Worse yet, two individuals reported to be the top contenders to head the Strategic Defense Initiative Organization (SDIO) are known to advocate a dramatic restructuring of the SDI program to feature more expensive, Army-dominated land-based systems with only limited defensive capabilities. President Clinton should be forewarned that there would be serious national security, foreign policy and cost consequences of adopting the proposals being advanced by Bill Davis (a former Deputy Commander of what is now the Army’s Strategic Defense Command) and retired Lieutenant General Robert Hammond(1): Their approach would make the nation’s missile defense system significantly less capable, much more costly and leave it in jeopardy of eventual cancellation.
The Davis-Hammond Plan: ‘SDI Lite’
The general thrust of the Davis-Hammond approach is to concentrate U.S. missile defense efforts almost entirely within the Army at the service’s Strategic Defense Command facility in Huntsville, Alabama. Among the principal elements of their proposals, Mr. Davis and Gen.
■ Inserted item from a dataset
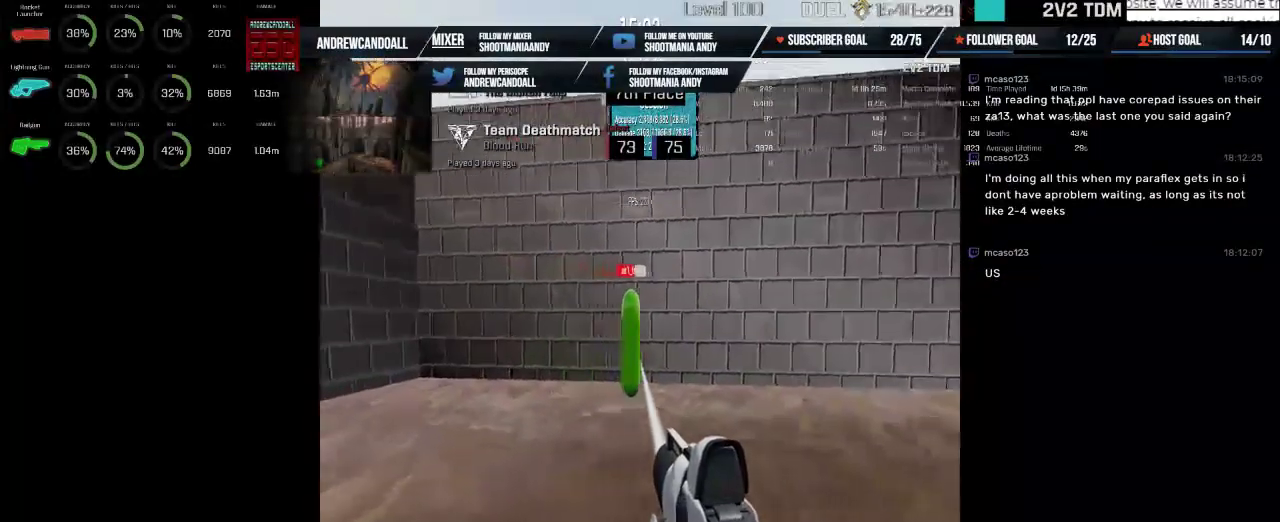
{"keys": [], "mouse": ["left"], "events": []}
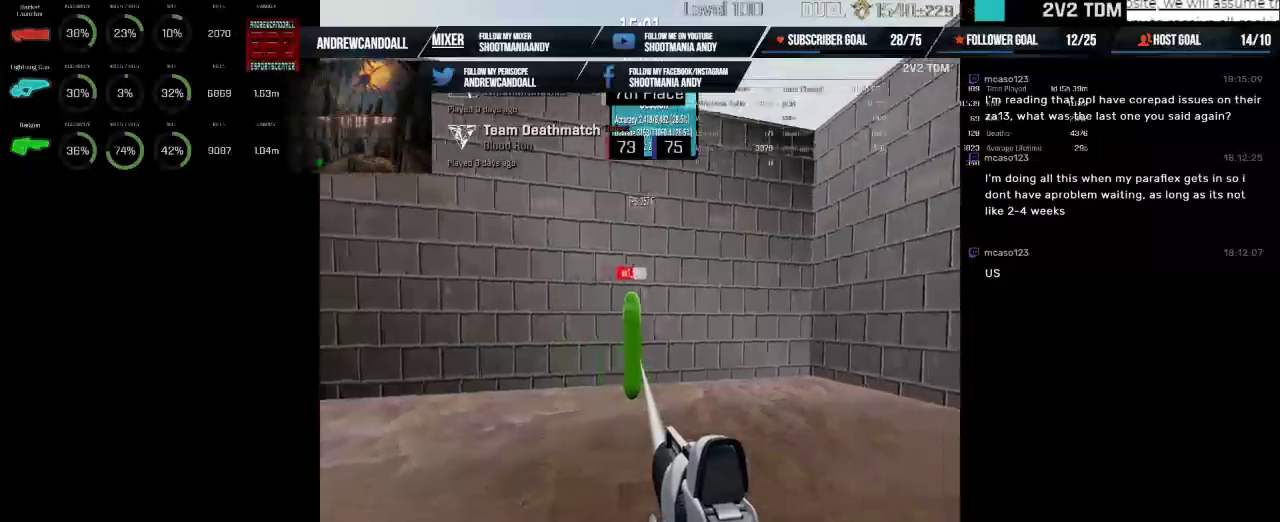
{"keys": [], "mouse": ["left"], "events": []}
Hammond have signalled that they would:
- Abandon the global mission of GPALS by cancelling the Brilliant Pebbles space-based interceptor and retaining the Brilliant Eyes sensor only as a scaled back "growth option" with a reduced budget;
- Reinstate two programs cancelled by the Bush Administration: the Endoatmospheric/Exoatmospheric Interceptor (known as E2I, which lost the competition for the primary ground-based missile at the initial U.S. defensive site) and the interim Ground-based Surveillance and Tracking System (GSTS) which was made unnecessary by the availability of the more capable and cost-effective space-based Brilliant Eyes sensors.
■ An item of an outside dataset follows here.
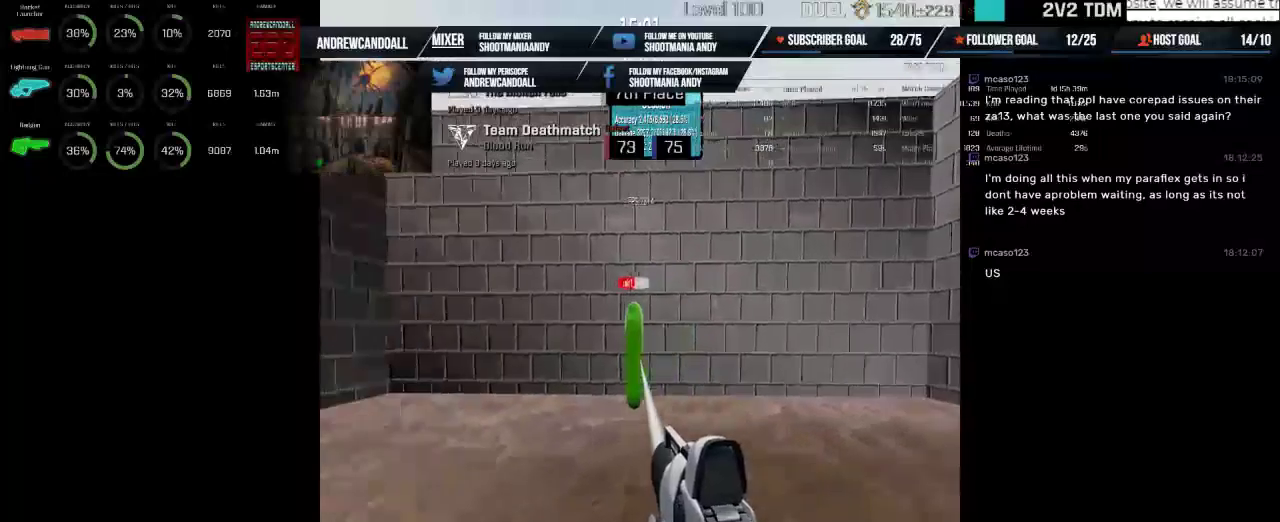
{"keys": [], "mouse": ["left"], "events": []}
- Provide funds for land-based systems by cutting more promising space-based alternatives, by cancelling the Navy’s theater defense program and the Air Force’s airborne laser experiment and by limiting work on fruitful follow-on technologies;
- Limit the scope of the SDI program to a single, ABM Treaty-compliant site along with modest theater defenses;
- Decentralize SDIO, cut its staff from 269 to 100 and transfer directed energy weapons programs to DARPA or the services.
‘Garbage In, Garbage Out’
A number of significant national security and economic considerations argue strongly against adopting the strict limitations of the Davis-Hammond plan. These include:
Cost and Capability: Cost concerns alone should dictate rejection of a completely ground-based defensive system in favor of one that uses both ground and space elements. The latter, after all, enjoys two distinct advantages over the former: (1) Orbiting sensors and interceptors are cheaper to build and maintain — on the order of a 3-to-1 cost advantage — and (2) they offer continuous, global defense coverage.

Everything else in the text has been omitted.